**Exercise description:** Below are entries; output exactly the lines from the one with "SHADE SCORE |" to the one with "Säckingen, Germany. |", both included, and nothing else.

^^^^

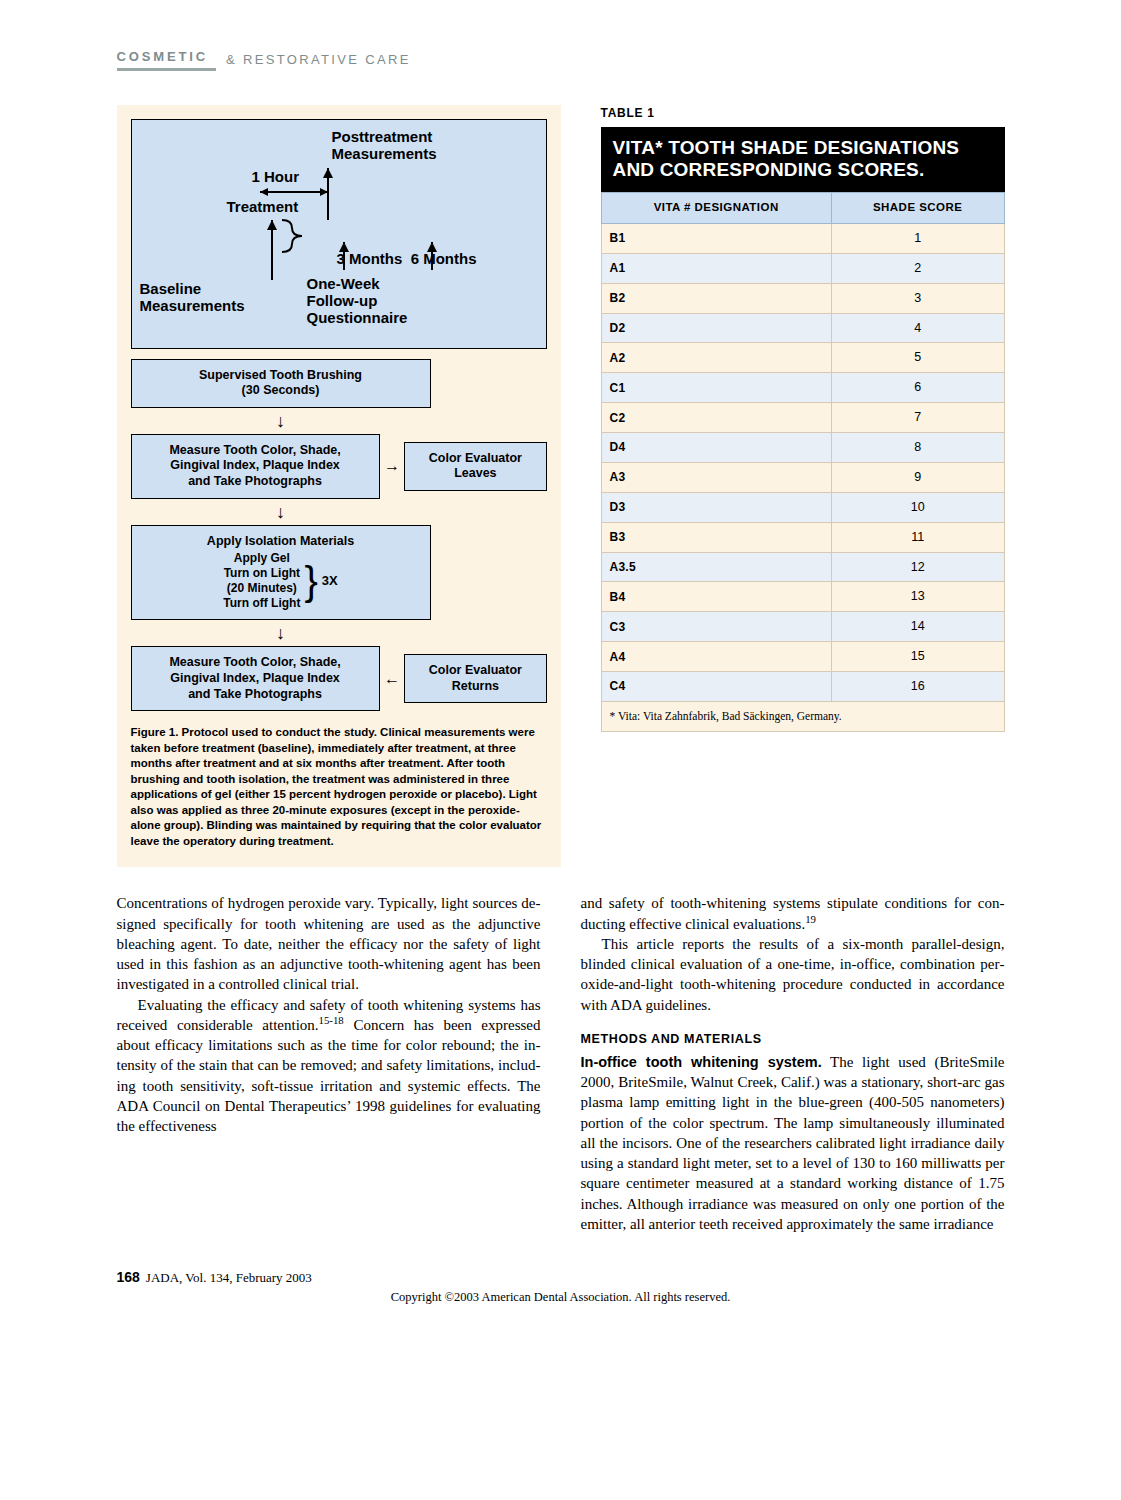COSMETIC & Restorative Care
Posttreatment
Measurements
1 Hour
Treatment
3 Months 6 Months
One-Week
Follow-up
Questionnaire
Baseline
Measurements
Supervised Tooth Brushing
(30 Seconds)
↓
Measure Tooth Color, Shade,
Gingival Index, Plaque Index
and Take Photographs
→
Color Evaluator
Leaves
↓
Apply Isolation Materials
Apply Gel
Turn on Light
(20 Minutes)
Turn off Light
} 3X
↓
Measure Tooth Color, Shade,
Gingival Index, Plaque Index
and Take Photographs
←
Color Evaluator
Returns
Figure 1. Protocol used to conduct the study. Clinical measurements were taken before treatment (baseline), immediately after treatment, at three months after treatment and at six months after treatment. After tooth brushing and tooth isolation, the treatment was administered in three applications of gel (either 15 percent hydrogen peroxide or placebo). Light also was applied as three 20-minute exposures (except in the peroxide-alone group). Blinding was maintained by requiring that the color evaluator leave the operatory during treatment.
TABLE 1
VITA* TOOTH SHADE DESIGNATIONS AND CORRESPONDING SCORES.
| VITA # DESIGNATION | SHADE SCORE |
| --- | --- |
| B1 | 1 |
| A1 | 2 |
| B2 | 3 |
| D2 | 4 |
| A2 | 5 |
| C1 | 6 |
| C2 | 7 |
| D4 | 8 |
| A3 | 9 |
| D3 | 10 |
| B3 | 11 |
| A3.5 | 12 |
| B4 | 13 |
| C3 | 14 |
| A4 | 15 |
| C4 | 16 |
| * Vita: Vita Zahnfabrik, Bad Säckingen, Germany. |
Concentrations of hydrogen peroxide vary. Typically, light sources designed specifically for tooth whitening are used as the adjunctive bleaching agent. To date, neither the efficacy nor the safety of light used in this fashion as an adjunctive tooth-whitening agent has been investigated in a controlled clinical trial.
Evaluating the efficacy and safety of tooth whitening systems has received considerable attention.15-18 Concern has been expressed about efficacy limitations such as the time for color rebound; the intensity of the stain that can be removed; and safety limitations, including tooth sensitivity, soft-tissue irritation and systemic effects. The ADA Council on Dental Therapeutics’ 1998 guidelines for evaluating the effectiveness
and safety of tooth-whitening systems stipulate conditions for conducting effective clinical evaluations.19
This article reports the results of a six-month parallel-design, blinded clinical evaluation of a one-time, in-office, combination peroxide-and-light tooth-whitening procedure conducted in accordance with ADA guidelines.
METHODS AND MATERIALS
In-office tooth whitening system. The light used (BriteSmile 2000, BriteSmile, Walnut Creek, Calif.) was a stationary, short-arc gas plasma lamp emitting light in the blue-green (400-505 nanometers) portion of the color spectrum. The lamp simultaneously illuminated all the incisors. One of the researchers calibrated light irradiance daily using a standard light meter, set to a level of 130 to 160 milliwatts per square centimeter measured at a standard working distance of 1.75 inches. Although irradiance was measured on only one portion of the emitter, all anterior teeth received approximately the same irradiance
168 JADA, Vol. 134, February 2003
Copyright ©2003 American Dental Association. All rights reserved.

^^^^

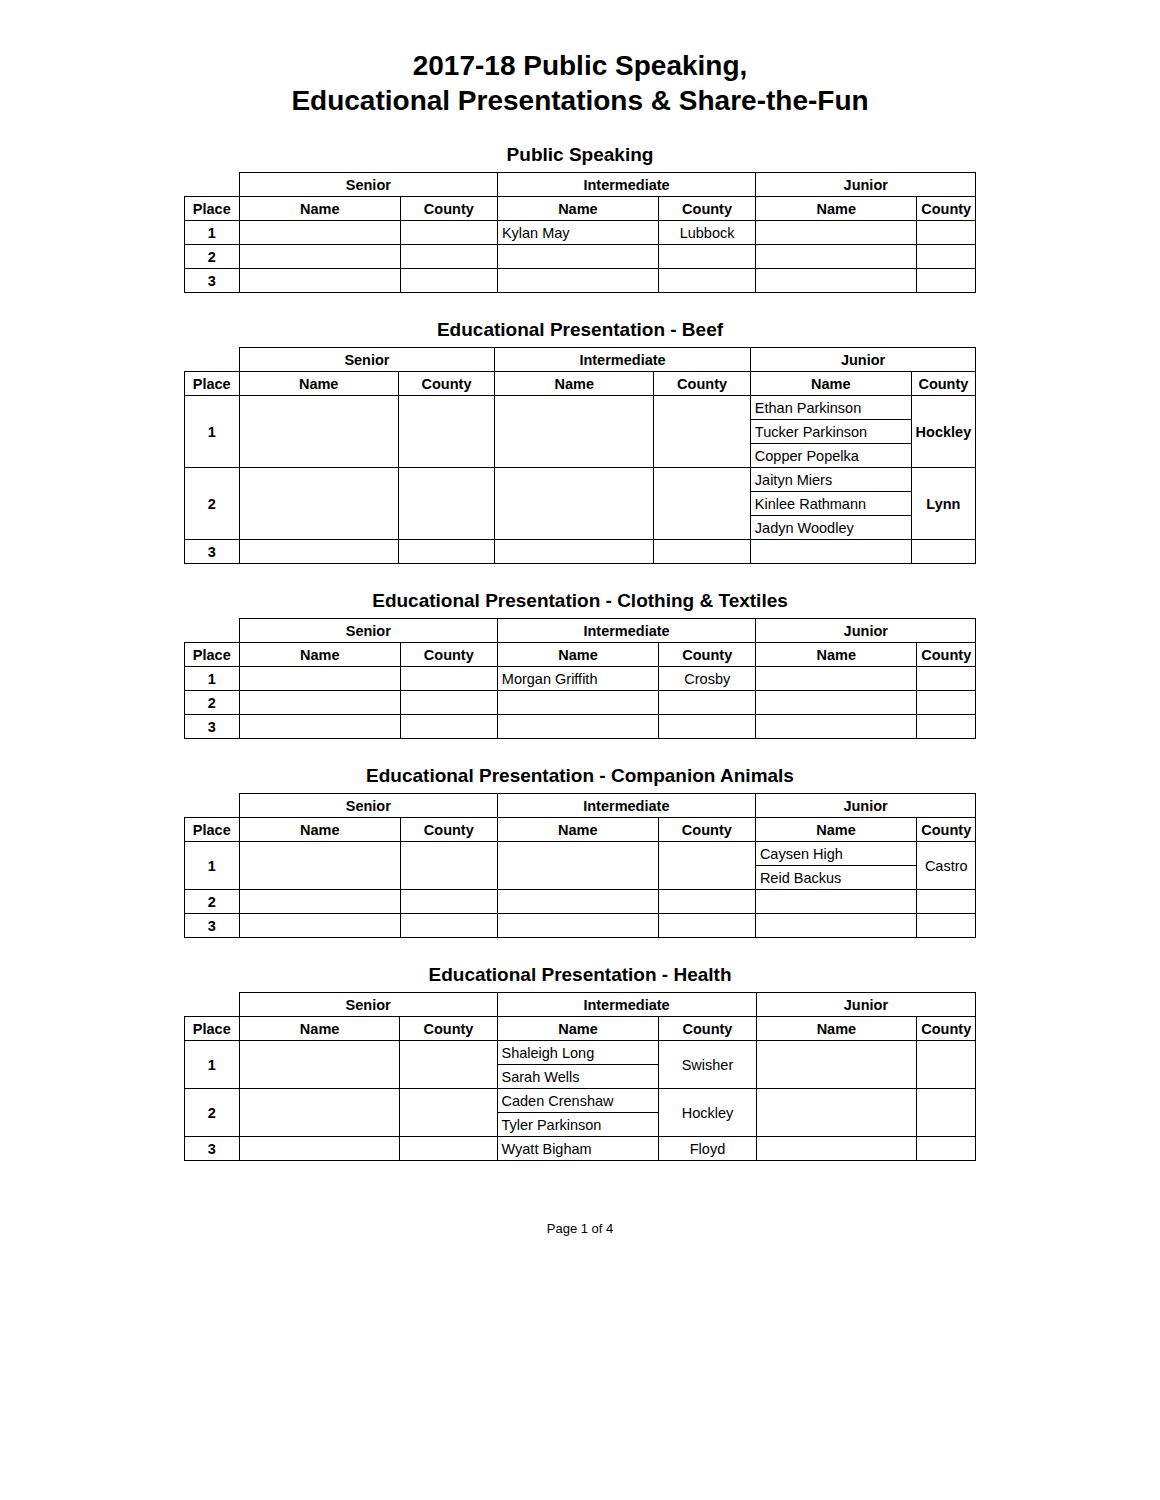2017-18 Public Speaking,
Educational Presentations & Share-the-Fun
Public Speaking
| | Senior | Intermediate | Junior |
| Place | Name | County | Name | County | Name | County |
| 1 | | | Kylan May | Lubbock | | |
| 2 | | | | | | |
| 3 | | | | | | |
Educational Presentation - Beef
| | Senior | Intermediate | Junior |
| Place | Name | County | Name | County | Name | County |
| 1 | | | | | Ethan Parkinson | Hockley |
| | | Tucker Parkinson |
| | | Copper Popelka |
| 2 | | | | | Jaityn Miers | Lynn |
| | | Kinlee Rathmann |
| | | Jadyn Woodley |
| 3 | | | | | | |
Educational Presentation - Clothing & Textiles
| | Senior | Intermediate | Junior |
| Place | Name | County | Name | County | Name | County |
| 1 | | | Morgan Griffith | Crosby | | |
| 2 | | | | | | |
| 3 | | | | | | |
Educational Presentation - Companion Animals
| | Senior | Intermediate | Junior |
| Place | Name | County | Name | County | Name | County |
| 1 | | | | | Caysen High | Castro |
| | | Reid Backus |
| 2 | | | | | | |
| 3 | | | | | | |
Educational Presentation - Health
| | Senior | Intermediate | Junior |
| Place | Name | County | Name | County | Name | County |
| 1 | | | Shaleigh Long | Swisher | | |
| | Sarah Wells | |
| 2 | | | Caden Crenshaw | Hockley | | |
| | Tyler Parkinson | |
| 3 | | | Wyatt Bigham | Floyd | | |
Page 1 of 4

^^^^

**Solution below:**
| VITA # DESIGNATION | SHADE SCORE |
| --- | --- |
| B1 | 1 |
| A1 | 2 |
| B2 | 3 |
| D2 | 4 |
| A2 | 5 |
| C1 | 6 |
| C2 | 7 |
| D4 | 8 |
| A3 | 9 |
| D3 | 10 |
| B3 | 11 |
| A3.5 | 12 |
| B4 | 13 |
| C3 | 14 |
| A4 | 15 |
| C4 | 16 |
| * Vita: Vita Zahnfabrik, Bad Säckingen, Germany. |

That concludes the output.